Lara walks back the way she came, or at least the way she thinks she came, but comes immediately to a stall she doesn’t recognize and realizes she is utterly lost. Then, amidst the darkened shops, she spots a single, distant light.
Lara hustles towards it. As her eyes adjust, she realizes the light comes from a stall stacked with dusty, leather-bound books. Outside, a man sits on a pallet of encyclopedias, a book beneath his bespectacled nose. With an idle hand he twirls the end of his grey beard, not looking up until Lara’s feet finally enter his field of view.
“Aha,” he says, smiling and closing his book. “What if, right? You called, and you came! How wonderful! Now, let’s just divine what you need. History, perhaps? The Lemurian Annals might suit. Or possibly something geographical? We have atlases of Mu and Hyperborea.”
He pauses, inspecting her. Spotting her groceries, he grins.
“Oh, I see,” he says. “I see! An herbarium could be just the ticket.”
He turns and rifles through a stack of books. Lara looks around in desperation, but there’s no one else in sight. She checks her watch. She’s running out of time.
The man’s finger pauses before a book, then withdraws. He looks over his shoulder at her.
“Oh,” he says. “No, I know. I know just what you need.”
He ushers Lara forward. She protests that she only needs directions, says that really, she must go, yet somehow, he draws her into the stall. He stops before a shelf, running his hand from spine to spine, mumbling.
“Aha!” he crows.
He pulls a dusty tome from the shelves and hands it to her like an offering.
“Here,” he says. “Here. This is what you need.”
Lara spins it around and reads the title:
Wild Roc au Vin.
Next, prepare the stuffing. This calls for bread, garlic, onions, herbs de Provence, and apples of the Hesperides. If you do not live in the Hesperides, simply approach any nearby apple tree. All trees everywhere are connected and, if you proffer a suitable offering and ask nicely, the tree will drop one perfect golden apple into your outstretched hand.

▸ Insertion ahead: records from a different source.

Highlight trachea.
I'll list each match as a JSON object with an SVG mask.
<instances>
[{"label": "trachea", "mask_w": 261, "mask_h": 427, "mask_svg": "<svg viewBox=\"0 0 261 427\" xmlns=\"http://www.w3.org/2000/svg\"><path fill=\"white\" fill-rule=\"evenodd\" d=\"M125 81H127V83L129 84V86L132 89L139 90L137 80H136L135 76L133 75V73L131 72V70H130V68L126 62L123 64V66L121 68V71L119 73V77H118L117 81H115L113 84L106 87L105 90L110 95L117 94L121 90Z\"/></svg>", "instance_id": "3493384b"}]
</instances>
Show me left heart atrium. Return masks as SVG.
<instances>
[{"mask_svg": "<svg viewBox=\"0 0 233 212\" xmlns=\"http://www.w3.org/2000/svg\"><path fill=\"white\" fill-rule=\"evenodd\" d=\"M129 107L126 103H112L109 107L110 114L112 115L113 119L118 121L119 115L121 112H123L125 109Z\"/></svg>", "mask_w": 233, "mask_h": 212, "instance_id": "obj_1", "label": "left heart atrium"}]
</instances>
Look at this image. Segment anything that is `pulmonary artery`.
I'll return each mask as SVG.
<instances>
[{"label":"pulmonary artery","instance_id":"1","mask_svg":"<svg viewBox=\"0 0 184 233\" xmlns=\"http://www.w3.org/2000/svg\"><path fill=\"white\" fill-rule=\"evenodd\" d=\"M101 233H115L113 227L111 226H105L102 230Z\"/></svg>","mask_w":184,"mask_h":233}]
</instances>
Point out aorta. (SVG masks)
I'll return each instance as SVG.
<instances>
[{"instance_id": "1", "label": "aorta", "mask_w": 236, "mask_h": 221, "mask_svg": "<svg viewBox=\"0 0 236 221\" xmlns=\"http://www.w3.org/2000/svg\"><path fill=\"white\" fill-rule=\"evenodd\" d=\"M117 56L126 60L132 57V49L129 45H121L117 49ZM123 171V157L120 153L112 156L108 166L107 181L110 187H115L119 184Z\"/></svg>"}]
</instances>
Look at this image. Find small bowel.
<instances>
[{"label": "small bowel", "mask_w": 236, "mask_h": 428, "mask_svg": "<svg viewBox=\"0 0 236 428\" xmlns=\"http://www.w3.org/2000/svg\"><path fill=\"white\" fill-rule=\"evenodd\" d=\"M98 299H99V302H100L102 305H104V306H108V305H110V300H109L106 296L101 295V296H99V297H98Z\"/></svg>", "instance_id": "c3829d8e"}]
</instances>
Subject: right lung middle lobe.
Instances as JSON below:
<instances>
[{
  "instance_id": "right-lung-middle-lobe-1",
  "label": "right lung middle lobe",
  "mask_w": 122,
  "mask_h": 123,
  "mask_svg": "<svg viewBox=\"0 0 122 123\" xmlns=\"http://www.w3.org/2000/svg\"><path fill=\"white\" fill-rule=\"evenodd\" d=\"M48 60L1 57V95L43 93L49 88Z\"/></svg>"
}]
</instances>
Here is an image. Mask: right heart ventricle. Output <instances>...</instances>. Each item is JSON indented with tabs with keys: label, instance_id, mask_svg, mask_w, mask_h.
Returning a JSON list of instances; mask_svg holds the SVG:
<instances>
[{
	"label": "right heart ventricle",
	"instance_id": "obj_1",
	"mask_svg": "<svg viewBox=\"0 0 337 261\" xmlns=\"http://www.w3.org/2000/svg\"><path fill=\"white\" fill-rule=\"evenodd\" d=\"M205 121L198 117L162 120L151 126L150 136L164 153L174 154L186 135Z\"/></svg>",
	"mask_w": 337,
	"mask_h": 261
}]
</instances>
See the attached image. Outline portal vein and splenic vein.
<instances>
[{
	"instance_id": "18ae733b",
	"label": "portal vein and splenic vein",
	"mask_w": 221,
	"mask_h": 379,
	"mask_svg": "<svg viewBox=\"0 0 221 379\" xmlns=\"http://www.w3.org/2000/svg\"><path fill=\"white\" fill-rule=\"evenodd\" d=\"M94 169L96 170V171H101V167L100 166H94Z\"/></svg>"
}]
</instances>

Lara doesn’t remember leaving the market. She certainly doesn’t remember paying the shopkeeper for the book she finds while unpacking the groceries on the kitchen counter.
She listens to the radio as murmurs leak beneath her father’s door. The personal support worker must be wrapping up. But then the door is opened by a tall, freckled man in a starched black shirt and white collar. He eases the door closed and offers a solemn smile.
“Hello, Lara,” he says. “It’s been a while.”
“Since my mother died, and I stormed out of her mass, you mean? Yes, it’s been three years, two months, and fifteen days. That’s a while, I guess. What are you doing here, Father Donovan?”
He tugs at his collar, perhaps finding it hard to breathe.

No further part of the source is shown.